Reunion is a huge opportunity to see everyone and take a walk through our past days and relish the changes. The Zilkha Art Gallery is special, and you also have to see what Jeanine Basinger has done with film studies and her legacy. When I flash back to the fall of our freshman year, I remember Jeanine taking a film class with me and John Frazier. And then she was on her way. I for one look forward to a return to Downey House—so many memories there—and a walk down High Street, which I am told Charles Dickens once called one of the most beautiful streets in the U.S. And maybe we’ll have a few moments with Michael Roth, ‘78, Wesleyan’s 16th president or some professors who you have known for decades.

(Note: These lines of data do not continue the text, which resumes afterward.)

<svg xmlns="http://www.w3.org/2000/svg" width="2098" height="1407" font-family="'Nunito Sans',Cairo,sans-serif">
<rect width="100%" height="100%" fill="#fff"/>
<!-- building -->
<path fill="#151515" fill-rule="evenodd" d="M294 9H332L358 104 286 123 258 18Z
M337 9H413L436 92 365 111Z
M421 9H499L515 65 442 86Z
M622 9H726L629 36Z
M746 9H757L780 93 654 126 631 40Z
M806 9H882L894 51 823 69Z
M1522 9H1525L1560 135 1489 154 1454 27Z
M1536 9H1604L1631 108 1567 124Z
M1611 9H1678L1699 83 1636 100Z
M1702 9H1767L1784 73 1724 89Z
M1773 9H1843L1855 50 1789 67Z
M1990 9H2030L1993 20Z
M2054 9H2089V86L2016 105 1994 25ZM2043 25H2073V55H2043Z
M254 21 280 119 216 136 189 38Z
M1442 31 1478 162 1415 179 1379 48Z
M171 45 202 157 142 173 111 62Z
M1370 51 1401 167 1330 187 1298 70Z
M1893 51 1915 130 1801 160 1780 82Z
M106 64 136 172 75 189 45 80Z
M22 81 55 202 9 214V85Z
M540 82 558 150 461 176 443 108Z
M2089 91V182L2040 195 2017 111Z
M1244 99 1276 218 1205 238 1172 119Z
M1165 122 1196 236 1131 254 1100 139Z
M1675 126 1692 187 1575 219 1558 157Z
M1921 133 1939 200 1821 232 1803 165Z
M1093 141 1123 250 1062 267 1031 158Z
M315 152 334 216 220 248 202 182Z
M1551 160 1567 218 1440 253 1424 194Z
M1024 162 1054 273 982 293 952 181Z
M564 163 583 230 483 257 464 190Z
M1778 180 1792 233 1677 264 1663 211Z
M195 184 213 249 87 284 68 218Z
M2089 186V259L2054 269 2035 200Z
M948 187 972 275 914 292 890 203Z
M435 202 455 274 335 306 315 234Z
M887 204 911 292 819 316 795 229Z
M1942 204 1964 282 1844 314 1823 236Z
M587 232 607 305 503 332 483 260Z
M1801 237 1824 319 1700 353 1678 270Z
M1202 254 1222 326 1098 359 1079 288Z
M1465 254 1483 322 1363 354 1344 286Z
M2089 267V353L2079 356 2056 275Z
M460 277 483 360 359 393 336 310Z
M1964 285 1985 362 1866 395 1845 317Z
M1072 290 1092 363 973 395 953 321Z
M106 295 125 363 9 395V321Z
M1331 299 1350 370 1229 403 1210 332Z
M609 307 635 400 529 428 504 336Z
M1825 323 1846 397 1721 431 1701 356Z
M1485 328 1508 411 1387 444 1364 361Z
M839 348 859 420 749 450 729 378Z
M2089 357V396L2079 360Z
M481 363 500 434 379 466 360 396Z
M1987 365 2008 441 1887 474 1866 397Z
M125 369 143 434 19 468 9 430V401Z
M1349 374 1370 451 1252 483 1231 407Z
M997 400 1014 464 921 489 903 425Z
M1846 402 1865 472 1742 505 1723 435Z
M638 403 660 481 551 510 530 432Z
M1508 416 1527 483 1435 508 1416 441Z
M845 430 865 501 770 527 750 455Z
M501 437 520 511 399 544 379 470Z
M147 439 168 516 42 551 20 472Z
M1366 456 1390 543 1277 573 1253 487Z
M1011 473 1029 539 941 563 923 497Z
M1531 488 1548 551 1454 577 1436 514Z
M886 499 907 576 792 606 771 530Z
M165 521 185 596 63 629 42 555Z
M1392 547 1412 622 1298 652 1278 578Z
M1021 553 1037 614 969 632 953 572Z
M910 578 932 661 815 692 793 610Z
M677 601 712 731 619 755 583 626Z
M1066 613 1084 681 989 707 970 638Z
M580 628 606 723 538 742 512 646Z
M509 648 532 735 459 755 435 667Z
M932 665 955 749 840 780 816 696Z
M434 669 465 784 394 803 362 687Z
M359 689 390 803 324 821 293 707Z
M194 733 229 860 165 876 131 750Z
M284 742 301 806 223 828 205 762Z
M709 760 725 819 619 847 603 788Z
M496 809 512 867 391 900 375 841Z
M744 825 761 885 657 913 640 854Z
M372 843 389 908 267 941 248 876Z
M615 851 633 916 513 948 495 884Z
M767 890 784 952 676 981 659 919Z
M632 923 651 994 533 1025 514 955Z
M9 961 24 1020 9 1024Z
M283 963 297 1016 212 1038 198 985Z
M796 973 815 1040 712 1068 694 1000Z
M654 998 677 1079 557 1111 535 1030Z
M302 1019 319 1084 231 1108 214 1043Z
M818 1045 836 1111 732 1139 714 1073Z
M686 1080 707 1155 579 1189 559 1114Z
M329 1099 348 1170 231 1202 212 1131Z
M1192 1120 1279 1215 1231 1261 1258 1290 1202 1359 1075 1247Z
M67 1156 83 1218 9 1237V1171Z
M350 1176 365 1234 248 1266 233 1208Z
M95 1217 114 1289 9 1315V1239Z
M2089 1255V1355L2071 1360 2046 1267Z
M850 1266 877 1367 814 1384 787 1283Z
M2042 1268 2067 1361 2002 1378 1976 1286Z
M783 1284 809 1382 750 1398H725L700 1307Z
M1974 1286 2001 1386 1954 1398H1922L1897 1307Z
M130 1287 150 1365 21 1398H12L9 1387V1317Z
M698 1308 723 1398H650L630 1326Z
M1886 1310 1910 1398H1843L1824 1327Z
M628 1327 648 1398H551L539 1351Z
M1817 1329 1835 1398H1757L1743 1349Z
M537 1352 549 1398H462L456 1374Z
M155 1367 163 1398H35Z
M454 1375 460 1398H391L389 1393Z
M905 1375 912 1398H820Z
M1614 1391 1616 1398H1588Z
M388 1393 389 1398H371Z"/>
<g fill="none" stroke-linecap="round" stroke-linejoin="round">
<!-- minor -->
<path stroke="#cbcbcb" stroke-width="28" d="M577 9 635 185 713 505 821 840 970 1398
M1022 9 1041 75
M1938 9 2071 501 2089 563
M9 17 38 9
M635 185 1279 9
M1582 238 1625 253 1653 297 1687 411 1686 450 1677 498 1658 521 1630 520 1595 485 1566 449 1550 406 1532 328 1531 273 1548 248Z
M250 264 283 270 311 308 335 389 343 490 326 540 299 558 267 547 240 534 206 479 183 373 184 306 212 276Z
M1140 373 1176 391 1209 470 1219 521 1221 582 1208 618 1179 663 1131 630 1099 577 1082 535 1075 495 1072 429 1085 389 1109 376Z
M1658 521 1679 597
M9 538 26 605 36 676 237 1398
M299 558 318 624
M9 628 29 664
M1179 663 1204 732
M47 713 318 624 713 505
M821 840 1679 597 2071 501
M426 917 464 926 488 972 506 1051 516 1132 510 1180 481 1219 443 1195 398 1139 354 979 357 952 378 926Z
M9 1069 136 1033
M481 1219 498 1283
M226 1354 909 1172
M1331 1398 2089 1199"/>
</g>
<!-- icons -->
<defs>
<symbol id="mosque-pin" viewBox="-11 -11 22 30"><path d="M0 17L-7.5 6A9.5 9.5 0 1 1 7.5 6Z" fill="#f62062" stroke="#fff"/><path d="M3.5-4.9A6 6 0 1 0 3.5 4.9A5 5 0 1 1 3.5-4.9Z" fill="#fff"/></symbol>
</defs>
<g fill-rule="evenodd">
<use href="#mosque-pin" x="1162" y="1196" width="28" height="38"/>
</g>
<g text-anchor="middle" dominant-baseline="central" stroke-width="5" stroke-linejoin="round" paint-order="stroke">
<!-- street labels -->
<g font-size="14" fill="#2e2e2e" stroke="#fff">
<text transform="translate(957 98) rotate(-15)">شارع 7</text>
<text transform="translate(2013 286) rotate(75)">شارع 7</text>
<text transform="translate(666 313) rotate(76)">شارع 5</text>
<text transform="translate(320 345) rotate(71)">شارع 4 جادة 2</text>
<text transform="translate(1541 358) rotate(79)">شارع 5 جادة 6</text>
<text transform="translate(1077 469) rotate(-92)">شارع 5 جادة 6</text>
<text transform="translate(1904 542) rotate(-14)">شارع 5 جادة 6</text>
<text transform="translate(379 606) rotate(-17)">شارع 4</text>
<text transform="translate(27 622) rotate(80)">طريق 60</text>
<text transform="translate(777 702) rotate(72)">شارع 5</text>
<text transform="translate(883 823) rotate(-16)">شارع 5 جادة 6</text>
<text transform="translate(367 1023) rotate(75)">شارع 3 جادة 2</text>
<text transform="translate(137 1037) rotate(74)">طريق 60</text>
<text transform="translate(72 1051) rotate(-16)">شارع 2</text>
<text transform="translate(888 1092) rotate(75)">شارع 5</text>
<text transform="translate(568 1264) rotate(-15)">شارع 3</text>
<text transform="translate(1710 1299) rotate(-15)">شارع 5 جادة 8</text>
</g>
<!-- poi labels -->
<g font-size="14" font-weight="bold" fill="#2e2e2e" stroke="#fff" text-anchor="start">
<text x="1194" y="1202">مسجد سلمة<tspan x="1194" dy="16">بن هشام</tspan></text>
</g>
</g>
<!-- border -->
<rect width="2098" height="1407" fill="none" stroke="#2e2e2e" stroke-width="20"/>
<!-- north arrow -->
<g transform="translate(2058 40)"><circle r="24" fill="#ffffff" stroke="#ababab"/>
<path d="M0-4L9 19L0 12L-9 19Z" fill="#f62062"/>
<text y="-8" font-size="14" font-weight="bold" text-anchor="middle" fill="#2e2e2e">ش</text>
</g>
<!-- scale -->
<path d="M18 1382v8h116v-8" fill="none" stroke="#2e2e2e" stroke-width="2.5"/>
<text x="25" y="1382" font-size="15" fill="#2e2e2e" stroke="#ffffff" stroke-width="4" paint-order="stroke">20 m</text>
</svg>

And after reporting for such a long time, I look forward to checking out the Wesleyan Argus, which I used to write for, including some news stories and film reviews and rugby articles under the name “Gary Owen.” And on a personal note, I look forward to revisiting the Davison Art Center, where my mother Ellen “Puffin” D’Oench, was curator for decades and where she did an incredible job pioneering the collection. Then there is Main Street, Middletown, once noted as being one of the widest streets in the U.S., where there has been a virtual renaissance or restaurants that even includes Thai food. And you can cap it off with a visit to the famous O’Rourke’s Diner, home of the famous steamed cheeseburger. I won’t forget a choice comment made by Eddie Nathan there early one morning, and as a result of that they asked him to leave. But that is a story for another day.

Hope to see you in 2023 for our 50th.